Seitenbilder und ausgelesener Text:
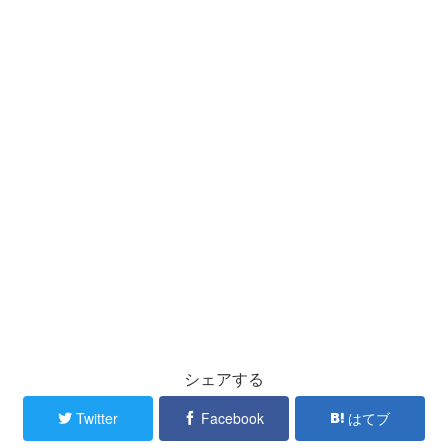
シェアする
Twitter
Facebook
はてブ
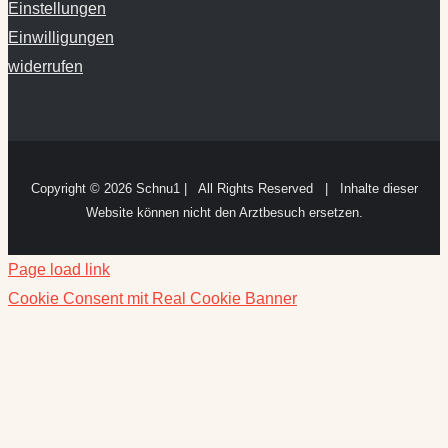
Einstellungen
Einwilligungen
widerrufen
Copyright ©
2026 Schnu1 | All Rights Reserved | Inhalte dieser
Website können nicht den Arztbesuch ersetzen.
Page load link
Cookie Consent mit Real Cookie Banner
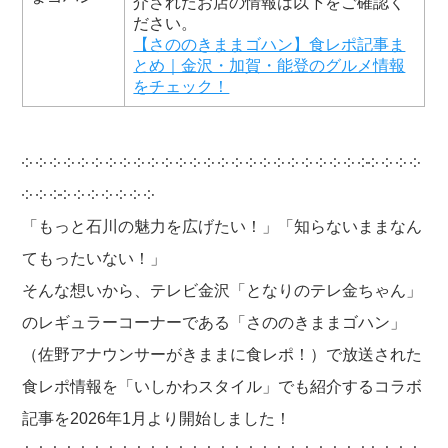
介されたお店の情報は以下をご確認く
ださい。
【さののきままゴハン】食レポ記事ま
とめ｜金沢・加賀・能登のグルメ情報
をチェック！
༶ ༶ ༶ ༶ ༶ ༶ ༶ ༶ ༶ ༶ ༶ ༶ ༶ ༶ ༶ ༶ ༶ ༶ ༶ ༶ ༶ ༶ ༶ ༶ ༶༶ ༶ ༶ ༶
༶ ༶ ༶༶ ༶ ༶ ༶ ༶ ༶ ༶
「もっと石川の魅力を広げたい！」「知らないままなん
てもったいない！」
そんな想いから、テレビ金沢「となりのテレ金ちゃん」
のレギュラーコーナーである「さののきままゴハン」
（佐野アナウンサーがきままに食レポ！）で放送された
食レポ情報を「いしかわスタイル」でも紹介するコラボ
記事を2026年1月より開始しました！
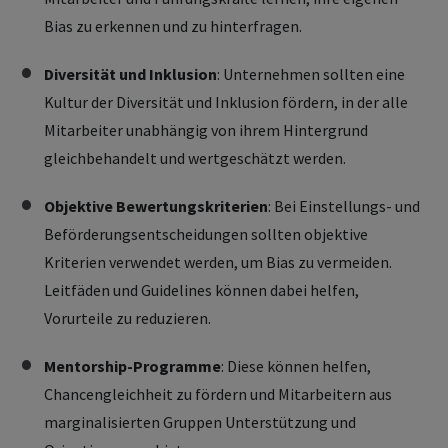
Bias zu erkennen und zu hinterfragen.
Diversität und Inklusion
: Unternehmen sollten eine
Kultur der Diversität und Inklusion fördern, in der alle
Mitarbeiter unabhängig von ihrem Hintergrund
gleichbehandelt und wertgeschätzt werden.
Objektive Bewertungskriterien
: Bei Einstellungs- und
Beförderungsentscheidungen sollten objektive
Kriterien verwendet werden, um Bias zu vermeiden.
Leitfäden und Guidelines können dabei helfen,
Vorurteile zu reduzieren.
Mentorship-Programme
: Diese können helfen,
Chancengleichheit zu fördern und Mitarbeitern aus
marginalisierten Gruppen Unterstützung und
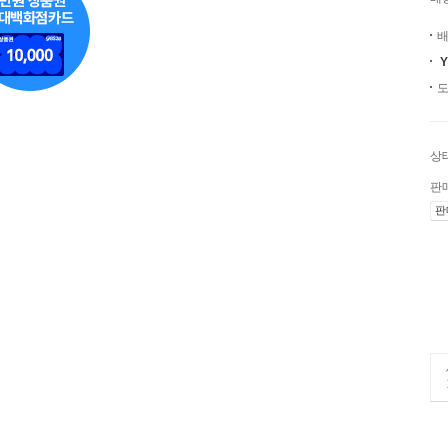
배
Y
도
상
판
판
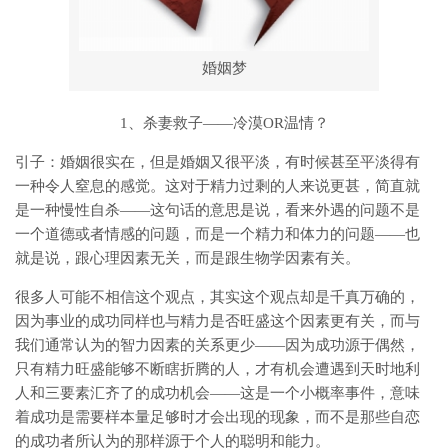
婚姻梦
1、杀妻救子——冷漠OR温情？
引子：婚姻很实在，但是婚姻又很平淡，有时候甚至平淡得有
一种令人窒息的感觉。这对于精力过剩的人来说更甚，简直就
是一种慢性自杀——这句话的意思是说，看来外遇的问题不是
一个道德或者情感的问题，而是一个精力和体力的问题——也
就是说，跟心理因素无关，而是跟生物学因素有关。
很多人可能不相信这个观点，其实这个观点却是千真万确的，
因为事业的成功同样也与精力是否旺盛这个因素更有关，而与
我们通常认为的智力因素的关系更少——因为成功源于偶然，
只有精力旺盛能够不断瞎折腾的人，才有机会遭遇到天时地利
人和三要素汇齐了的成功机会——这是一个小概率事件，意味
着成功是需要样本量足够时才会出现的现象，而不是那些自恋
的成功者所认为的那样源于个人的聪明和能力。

Aufgabenstellung: Schreibe die Zeilen vom Anfang der Daten bis einschließlich der Zeile mit „記事を2026年1月より開始しました！“ genau ab. Die Bilder sollen in deiner Antwort nicht vorkommen.

Lösung:
シェアする
Twitter
Facebook
はてブ
Einstellungen
Einwilligungen
widerrufen
Copyright ©
2026 Schnu1 | All Rights Reserved | Inhalte dieser
Website können nicht den Arztbesuch ersetzen.
Page load link
Cookie Consent mit Real Cookie Banner
介されたお店の情報は以下をご確認く
ださい。
【さののきままゴハン】食レポ記事ま
とめ｜金沢・加賀・能登のグルメ情報
をチェック！
༶ ༶ ༶ ༶ ༶ ༶ ༶ ༶ ༶ ༶ ༶ ༶ ༶ ༶ ༶ ༶ ༶ ༶ ༶ ༶ ༶ ༶ ༶ ༶ ༶༶ ༶ ༶ ༶
༶ ༶ ༶༶ ༶ ༶ ༶ ༶ ༶ ༶
「もっと石川の魅力を広げたい！」「知らないままなん
てもったいない！」
そんな想いから、テレビ金沢「となりのテレ金ちゃん」
のレギュラーコーナーである「さののきままゴハン」
（佐野アナウンサーがきままに食レポ！）で放送された
食レポ情報を「いしかわスタイル」でも紹介するコラボ
記事を2026年1月より開始しました！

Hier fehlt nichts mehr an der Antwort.